Benjamin Glazier, the fishing manager at Joe Jones and the Great Outdoors, says that May is as good a time as any to head toward the Kennebec. Just be sure to pay attention to the hatches. For dry-fly action, Hendricksons and Bluewinged olive duns will be the patterns to run on the surface. These will be the early hatches and should bring out a brown or a brook trout.

"As far as early fishing goes in May, you’re looking into catching mostly trout, browns and brookies," he says. "You’re going to be using anything from a Hendrickson early on to a Bluewinged olive dun for successful flies throughout the spring, all depending on the hatch and what you’re actually looking to catch. Generally speaking, the first kind of insects to come out are going to be resembled by the Hendrickson or the Bluewinged olive dun."

On the Kennebec, some of the best water is found below the Shawmut Dam all the way to Fairfield. The first part of the stretch is mostly wade fishing, but opens up to good floating after the first mile. Some March browns will still be on the water, so remember to bring those along with the Bluewinged olives and Hendricksons.

Although Maine is home to several excellent trout waters, it’s impossible to ignore the lake fisheries. The smallmouth bass populations are healthy, and easily fishable in the spring. Despite a recent influx of transplanted northern pike, the bass are holding strong and provide fly fishers fantastic outings. Tossing popper or sculpin patterns to these fish can be just as exciting as heading to trout waters.

Van Riper says that the lakes become very well mixed in terms of temperature and oxygen profiles in the springs, resulting in schools of fish that aren’t holding in certain spots of the lake. They expend more energy traveling around the complete waters, and are more easily taken by flies.

"That’s why fishing really picks up in the springtime," he says. "I’ll spend my day with a popper or dragging a streamer and I’ll spend my evenings with a nymph."

If fishing rivers and lakes isn’t enough, Glazier says the striper fishery on the coastal waters is something else entirely. He caught over 300 stripers last year alone, and has trouble describing just what it is about catching them that makes it so enticing—and exhausting.

"They’re funner than hell to catch on a fly rod," he says with a laugh. "I can’t sum it up in one word. You catch one and you’re done for the day."

To successfully target stripers, at least a 9-weight rod is recommended, and large streamers and poppers will usually be the flies of choice, although it doesn’t take the most intricate pattern to lure a hungry striper.

"Any type of large streamer or poppers," Glazier says. "Stripers are aggressive, aggressive, aggressive fish.

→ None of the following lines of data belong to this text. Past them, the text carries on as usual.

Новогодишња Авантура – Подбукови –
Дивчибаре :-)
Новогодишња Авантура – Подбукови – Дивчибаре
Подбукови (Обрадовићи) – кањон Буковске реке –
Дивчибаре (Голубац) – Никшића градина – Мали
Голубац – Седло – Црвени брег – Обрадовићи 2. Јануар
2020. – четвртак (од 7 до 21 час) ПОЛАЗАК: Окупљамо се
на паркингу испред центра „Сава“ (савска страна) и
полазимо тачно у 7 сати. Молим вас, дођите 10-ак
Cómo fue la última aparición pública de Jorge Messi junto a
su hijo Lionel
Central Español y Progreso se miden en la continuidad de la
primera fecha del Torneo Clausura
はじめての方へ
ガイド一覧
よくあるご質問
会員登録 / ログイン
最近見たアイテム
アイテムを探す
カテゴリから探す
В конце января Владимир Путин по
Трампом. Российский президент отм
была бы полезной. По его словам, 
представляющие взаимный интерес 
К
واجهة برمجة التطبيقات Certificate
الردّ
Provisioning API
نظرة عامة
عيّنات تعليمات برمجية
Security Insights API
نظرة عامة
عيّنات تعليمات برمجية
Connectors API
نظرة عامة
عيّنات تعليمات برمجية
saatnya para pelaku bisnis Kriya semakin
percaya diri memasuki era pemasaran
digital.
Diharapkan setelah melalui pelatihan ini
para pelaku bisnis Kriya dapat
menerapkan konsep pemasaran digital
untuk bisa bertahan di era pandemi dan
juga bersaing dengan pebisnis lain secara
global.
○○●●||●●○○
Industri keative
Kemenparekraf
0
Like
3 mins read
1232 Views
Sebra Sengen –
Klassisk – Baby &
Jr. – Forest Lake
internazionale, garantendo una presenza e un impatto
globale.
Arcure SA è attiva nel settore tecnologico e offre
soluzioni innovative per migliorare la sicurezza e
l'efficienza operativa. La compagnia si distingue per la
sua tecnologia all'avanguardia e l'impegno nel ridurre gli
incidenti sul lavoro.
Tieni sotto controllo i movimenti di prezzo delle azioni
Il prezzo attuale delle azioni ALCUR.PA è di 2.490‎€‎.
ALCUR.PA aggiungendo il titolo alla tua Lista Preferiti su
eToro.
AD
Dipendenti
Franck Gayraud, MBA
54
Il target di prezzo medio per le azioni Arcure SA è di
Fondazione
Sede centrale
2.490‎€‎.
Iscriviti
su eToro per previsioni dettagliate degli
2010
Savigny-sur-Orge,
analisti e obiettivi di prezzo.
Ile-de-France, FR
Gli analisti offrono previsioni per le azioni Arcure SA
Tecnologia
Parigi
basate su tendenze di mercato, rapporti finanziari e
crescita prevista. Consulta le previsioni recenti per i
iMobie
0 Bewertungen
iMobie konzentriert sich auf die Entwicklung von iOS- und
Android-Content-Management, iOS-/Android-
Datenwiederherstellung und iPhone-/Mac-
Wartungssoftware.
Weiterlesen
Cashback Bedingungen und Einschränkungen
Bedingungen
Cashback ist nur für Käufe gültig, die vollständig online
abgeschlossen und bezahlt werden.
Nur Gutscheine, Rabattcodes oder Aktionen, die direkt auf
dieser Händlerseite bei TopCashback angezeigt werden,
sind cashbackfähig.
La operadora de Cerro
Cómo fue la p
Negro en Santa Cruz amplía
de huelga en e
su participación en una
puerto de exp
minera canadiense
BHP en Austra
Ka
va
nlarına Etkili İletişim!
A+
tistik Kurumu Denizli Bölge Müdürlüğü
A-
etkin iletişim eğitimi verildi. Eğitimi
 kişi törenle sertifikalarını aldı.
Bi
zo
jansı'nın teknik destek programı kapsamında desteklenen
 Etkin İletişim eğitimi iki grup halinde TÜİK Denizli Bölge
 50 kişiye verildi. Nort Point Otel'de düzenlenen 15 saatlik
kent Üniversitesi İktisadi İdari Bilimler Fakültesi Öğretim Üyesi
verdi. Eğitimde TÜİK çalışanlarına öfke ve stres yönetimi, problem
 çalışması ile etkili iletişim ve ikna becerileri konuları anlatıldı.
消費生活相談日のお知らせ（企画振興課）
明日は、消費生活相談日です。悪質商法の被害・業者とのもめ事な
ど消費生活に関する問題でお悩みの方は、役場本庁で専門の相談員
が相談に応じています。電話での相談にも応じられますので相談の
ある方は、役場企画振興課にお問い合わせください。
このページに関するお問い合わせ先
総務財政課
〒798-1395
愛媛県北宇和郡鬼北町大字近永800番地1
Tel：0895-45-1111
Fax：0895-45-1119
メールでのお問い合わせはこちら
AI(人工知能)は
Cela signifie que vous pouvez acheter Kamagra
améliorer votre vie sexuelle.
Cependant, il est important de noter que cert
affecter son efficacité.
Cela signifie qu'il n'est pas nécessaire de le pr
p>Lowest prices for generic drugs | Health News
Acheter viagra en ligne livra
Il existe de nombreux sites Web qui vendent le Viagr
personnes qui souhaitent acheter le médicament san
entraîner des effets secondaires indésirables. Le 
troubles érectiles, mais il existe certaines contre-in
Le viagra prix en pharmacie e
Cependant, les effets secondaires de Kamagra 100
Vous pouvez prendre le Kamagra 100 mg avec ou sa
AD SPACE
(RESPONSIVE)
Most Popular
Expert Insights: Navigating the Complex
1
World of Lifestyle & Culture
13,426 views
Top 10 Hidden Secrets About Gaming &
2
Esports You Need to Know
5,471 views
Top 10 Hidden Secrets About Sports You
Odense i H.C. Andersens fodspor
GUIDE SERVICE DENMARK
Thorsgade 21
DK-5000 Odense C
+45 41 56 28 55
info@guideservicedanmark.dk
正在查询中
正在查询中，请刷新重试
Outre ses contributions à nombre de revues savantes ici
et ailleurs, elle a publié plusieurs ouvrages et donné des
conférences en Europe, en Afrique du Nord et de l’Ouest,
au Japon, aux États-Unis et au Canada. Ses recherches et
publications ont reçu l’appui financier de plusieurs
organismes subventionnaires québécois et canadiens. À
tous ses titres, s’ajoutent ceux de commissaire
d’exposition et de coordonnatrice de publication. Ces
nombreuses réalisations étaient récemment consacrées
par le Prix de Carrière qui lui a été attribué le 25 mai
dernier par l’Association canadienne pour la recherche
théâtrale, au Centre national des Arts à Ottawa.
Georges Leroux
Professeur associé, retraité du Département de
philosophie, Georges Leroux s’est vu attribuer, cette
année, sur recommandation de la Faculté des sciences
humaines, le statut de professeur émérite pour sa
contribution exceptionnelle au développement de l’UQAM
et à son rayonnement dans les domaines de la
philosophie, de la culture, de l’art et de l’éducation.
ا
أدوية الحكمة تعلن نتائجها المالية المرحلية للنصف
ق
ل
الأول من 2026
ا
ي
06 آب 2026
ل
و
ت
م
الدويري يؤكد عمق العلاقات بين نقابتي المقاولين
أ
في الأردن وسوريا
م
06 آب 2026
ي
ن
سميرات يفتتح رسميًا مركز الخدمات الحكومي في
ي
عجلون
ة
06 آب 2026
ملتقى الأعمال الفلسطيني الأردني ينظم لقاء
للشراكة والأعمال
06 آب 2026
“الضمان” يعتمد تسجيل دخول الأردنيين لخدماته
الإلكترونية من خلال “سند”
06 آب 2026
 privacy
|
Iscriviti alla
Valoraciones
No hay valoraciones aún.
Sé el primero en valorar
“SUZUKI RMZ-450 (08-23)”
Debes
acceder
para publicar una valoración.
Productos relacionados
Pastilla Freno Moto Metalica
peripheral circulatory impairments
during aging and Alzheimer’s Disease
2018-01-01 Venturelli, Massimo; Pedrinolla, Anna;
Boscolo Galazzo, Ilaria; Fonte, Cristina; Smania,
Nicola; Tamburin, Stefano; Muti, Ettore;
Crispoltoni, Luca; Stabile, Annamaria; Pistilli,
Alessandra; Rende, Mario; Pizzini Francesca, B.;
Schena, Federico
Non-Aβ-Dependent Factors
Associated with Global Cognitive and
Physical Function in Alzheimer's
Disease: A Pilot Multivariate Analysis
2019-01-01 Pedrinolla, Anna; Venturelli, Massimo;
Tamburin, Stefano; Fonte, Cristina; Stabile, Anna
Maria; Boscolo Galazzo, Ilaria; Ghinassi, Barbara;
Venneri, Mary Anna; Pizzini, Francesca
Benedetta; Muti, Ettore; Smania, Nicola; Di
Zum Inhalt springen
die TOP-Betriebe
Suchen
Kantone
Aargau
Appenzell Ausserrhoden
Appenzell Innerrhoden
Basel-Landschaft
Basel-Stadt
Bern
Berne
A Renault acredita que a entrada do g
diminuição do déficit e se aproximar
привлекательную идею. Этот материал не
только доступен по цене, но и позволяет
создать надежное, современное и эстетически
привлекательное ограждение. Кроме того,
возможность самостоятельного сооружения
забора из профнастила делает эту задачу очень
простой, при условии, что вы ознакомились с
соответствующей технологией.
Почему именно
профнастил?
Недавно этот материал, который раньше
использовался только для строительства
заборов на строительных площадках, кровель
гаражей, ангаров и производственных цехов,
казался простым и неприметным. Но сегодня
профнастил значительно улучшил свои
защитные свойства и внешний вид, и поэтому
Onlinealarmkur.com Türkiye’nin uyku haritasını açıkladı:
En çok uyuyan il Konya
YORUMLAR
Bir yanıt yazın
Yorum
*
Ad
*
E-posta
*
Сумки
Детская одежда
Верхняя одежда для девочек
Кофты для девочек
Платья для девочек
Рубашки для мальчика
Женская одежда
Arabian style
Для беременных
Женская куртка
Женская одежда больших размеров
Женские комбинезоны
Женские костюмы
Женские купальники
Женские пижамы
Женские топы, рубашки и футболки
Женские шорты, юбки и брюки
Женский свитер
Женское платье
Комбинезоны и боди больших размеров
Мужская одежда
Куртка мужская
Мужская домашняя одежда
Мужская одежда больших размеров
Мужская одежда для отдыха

It doesn’t take much. If they’re feeding, they’ll hit just about anything and everything. They’re going to be held up in places where the current’s running swiftly over them."

When trying to locate the big boys, Glazier suggests looking for any current that breaks against an object. The stripers love to congregate in these broken currents and along any sandy bottoms— where their favorite meal happens to live.

"You’re going to want to fish rips, anywhere where there’s water being pulled around any type of structure," he explains. "A striper takes up a lot of oxygen. Anywhere where there’s an extreme change in depth, anywhere you can find a nice, flat, sandy bottom. Their chocolate is the bloodworm. The stripers absolutely love them."